━━━━━ Data for processing

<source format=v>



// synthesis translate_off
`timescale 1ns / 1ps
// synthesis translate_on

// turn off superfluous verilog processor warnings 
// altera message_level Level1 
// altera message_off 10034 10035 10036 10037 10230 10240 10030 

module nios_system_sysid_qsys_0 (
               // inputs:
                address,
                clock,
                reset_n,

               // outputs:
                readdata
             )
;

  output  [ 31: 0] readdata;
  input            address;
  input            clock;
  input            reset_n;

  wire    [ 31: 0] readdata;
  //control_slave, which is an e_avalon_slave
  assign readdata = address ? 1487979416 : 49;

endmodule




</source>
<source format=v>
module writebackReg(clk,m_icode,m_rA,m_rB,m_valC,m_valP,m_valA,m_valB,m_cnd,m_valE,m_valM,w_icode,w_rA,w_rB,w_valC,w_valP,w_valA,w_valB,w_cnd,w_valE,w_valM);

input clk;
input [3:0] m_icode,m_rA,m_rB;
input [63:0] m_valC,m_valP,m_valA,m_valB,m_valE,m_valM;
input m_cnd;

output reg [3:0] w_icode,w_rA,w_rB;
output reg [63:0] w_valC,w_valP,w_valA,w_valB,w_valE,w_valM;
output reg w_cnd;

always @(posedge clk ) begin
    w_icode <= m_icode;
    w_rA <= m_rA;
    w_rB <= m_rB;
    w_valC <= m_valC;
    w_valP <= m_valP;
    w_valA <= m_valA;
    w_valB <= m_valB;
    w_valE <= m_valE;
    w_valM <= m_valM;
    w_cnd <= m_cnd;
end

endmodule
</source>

━━━━━━━━━━
━━━━━ Data for processing

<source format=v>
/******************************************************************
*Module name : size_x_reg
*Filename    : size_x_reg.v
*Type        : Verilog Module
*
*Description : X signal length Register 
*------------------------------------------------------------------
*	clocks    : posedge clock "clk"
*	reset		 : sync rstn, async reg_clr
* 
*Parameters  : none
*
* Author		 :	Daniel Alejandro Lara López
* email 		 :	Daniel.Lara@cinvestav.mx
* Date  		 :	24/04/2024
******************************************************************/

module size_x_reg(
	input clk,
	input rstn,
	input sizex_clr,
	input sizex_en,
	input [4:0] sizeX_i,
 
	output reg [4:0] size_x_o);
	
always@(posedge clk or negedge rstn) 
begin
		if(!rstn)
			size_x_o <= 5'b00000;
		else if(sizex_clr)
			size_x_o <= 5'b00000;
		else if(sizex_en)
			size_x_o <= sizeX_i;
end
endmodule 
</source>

━━━━━━━━━━
━━━━━ Data for processing

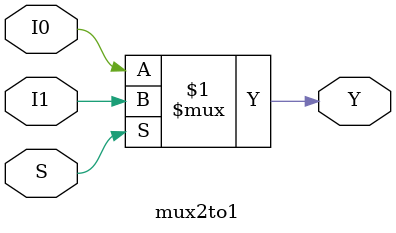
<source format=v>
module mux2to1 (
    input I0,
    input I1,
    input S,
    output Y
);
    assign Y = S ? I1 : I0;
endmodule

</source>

━━━━━━━━━━

## Work order
Wherever the string "readdata" appears in the data above, report the whole line.

## Result of this task
                readdata
  output  [ 31: 0] readdata;
  wire    [ 31: 0] readdata;
  assign readdata = address ? 1487979416 : 49;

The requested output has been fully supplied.